Simulated space environmental factors differentially affect the diel oscillation of gut microbiome
Most of prokaryotic organisms possess no endogenous circadian systems; however, they exhibit diurnal rhythms owing to daily cycling environmental factors or the host internal milieu[31]. It has been revealed that mammalian oral and gut microbiomes undergo diurnal changes in the abundance of many microorganisms [32, 33].
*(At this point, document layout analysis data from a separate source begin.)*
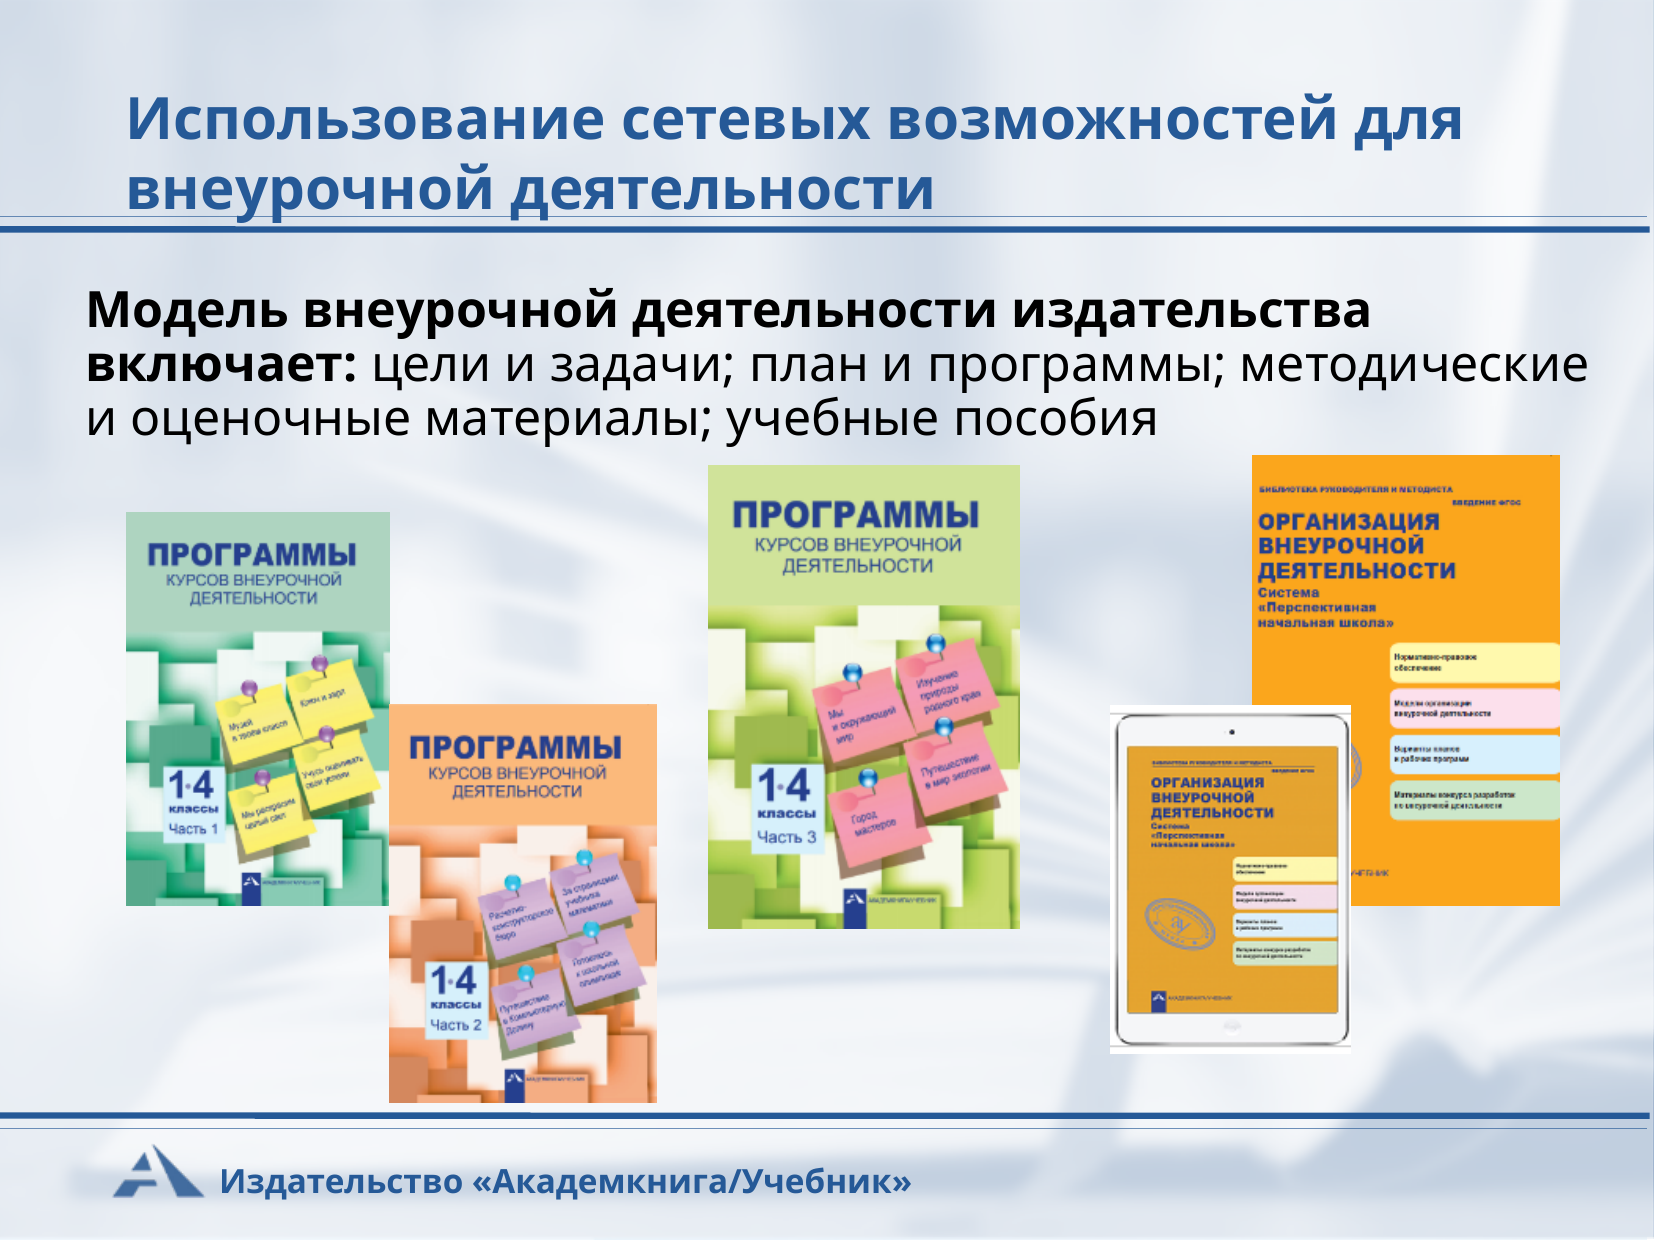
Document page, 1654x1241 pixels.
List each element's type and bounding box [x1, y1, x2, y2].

picture [125, 511, 657, 1103]
text_box [0, 0, 1654, 1241]
picture [1110, 455, 1560, 1054]
picture [708, 464, 1020, 929]
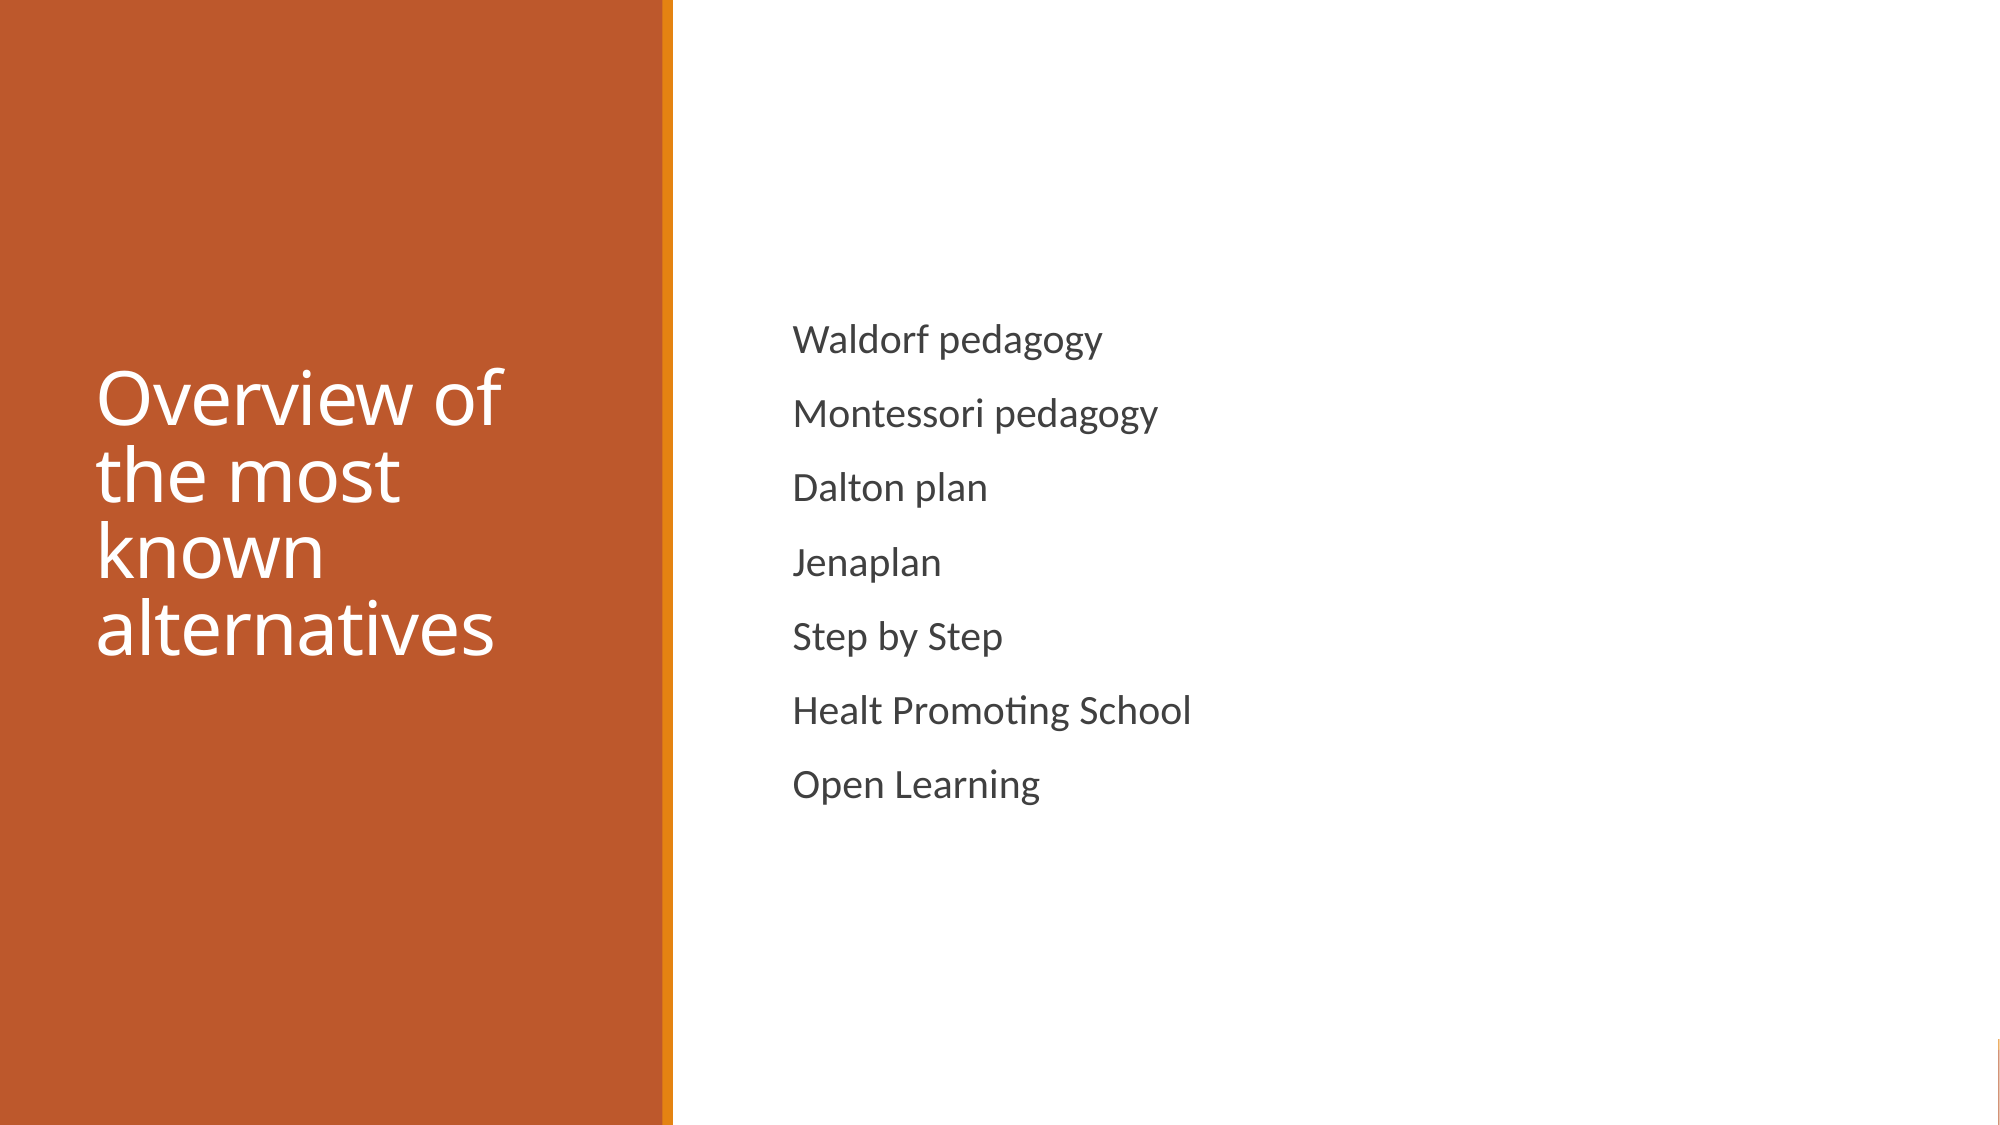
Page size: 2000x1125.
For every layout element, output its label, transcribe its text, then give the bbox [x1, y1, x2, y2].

text_box [661, 0, 674, 1125]
list Waldorf pedagogy Montessori pedagogy Dalton plan Jenaplan Step by Step Healt Promoting School Open Learning [777, 99, 1830, 1026]
text_box [0, 0, 661, 1125]
text_box [674, 0, 2000, 1125]
title Overview of the most known alternatives [80, 99, 587, 1026]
The composition of some taxa displayed overt diurnal patterns over a day, including Akkermansia, Allobaculum, Bacteroides, Prevotella, Sutterella and so on (Fig. 7a). We next looked at the compositional changes of some bacteria at the genus level and found that the rhythmicities were changed under some conditions, such as Cetobacterium, Kaistobacter, Rhodoplanes, Acinetobacter, Corynebulcterium, Paraprevotella, Enterobacter, Devosia, etc (Fig. 7b-o; Figure S8; Table S6). Changes in phase or amplitude were found in some of these bacteria. For instance, Prevotella showed a higher amplitude in the HU mice in the capsule at the late stage than at the early, and a higher amplitude of Corynebacterium was seen in the control mice in the capsule. Rhodoplanes showed a higher amplitude in the HU mice in the capsule at the late stage. And Paraprevotella showed a dramatic increase in the oscillation in the HU mice at the late stage while it showed induction in abundance only at night in the control mice at the late stage in the animal room (Fig. 7b-o; Figure S8; Table S6).